Reordering Scene Objects in the Explorer

By default, elements in a scene are ordered according to when they were created or when they became children of their parent. This underlying order is reflected in the explorer and schematic views when elements are not sorted, and is also used when selecting the next or previous sibling using the buttons on the Select panel or the Alt+arrow keys.

You can change this underlying order in the explorer using the Reorder tool. The Reorder tool allows you to reorder:

  • Child objects of a parent.

  • Objects in a group.

  • Passes in the pass list. Note that the order of passes in the Pass Selection menu on the Render toolbar and main menu bar is based on the sort order set in the explorer.

  • Layers in the layers list.

  • Clusters in a cluster container.

To reorder scene elements in the explorer

  1. Make sure that View General Sort None (creation) is checked.

  2. Choose View Reorder Tool.

    The mouse pointer changes to show that the tool is active.

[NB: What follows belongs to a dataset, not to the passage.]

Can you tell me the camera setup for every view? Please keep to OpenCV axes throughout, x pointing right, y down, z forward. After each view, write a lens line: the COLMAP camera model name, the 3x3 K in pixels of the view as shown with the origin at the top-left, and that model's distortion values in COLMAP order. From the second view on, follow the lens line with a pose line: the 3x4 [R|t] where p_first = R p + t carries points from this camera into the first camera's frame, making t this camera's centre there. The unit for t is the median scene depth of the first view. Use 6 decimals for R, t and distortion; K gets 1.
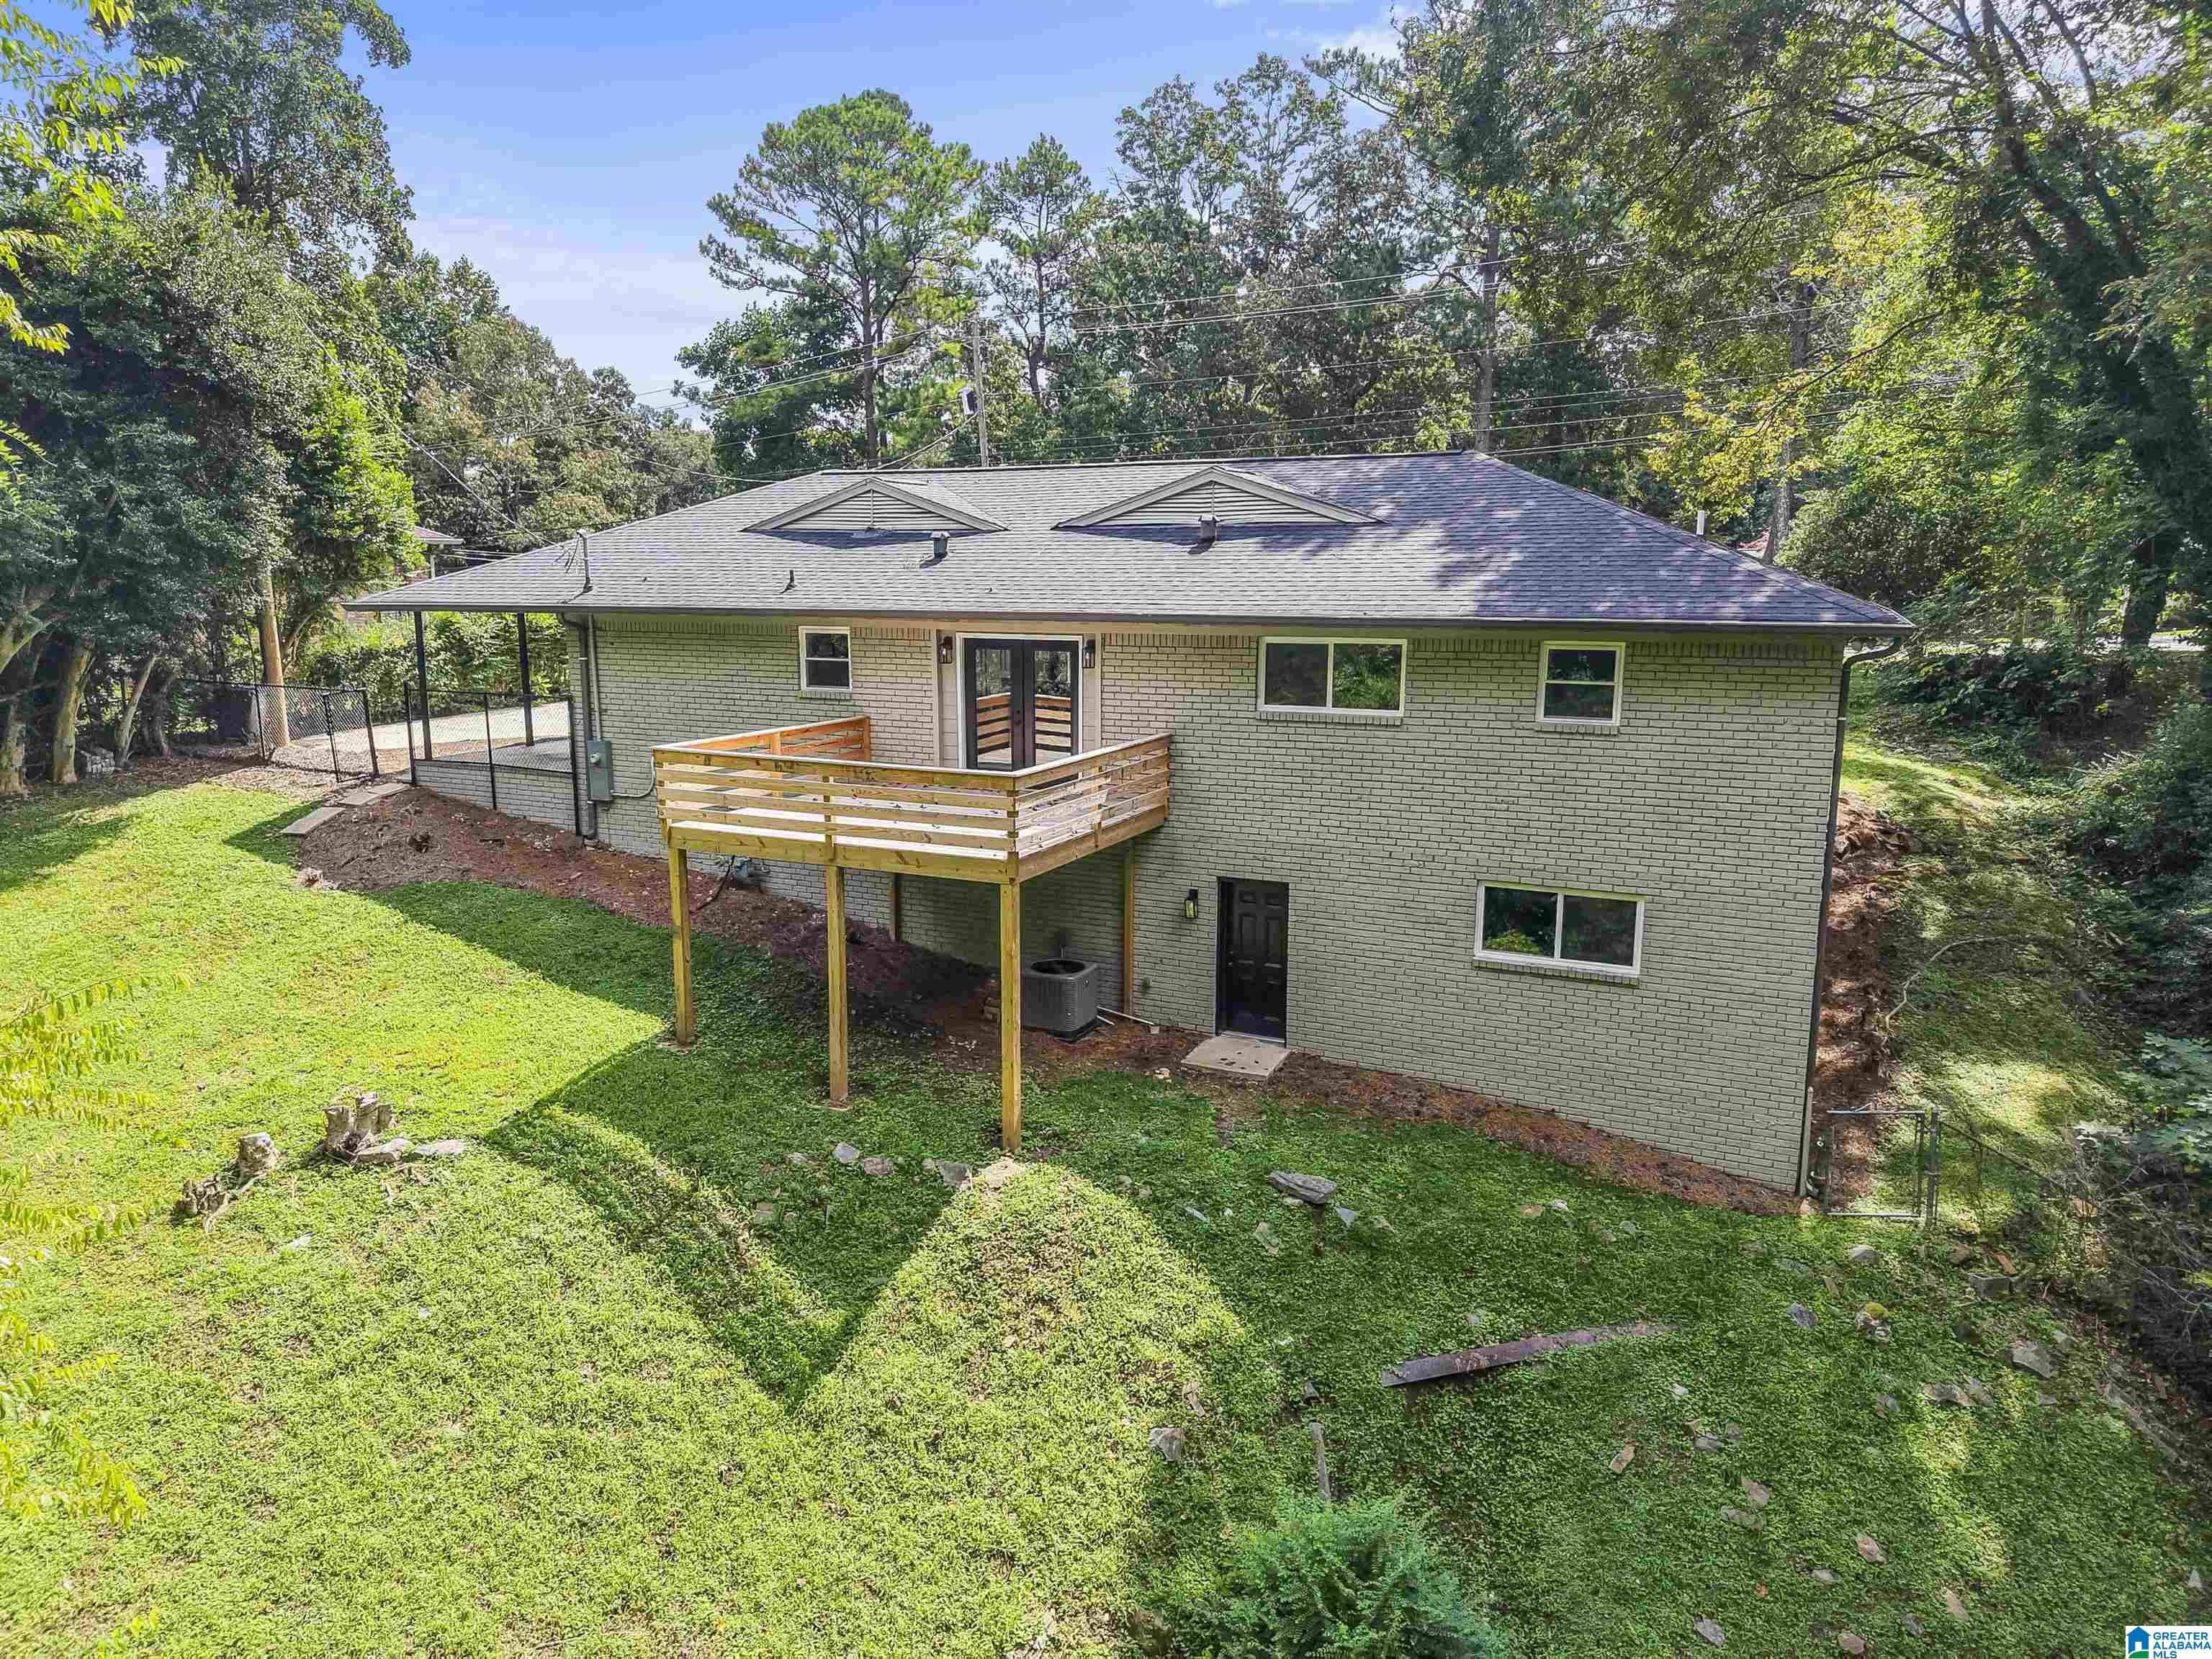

  3. Drag an element above or below another one in the scene explorer.

    Repeat to reorder more objects.

  4. When you have finished, exit the tool by pressing Esc.

Using Context Menus in the Explorer

You can right-click on any element in the explorer to perform a variety of functions, such as expanding or collapsing hierarchies, renaming or deleting nodes, or opening property editors.

Right-clicking certain nodes provides specific options. For instance, you can use a constraint node's context menu to activate or deactivate the constraint. Right-clicking a container node (for example, the node that contains all of an object's constraints) displays a menu for activating, deactivating, or deleting all the nodes in the container at once.

In general, when you open a context menu:

  • If the element under the mouse pointer is not selected, then only that element is affected by the menu command you choose.

  • If the element under the mouse pointer is selected, then all selected elements are affected.

  • The exception is when you use the context menu in the explorer to mute/unmute deformations or activate/deactivate constraints. These commands act like toggles, and affect only the deformation or constraint under the pointer. A check mark in the menu indicates whether the node is currently muted or active.

Renaming Scene Elements in the Explorer

You can rename elements in your scene using the explorer. You can rename lights, cameras, geometric objects, render passes, and layers.

To rename scene elements

  1. Do one of the following:

    • Right-click on any element node in the explorer and choose Rename from the menu.


    • Select the element you want to rename in the explorer and press F2.

      If you have multiple nodes selected, pressing F2 lets you rename the last node you selected.

  2. Type a new name. You can click with the mouse or use the arrow keys to shift the cursor position. You can drag with the mouse or use the Shift+arrow keys to select text.

  3. To finish, either press Enter or click outside the highlighted name area.

If the new name is not unique in its namespace, a number is appended automatically.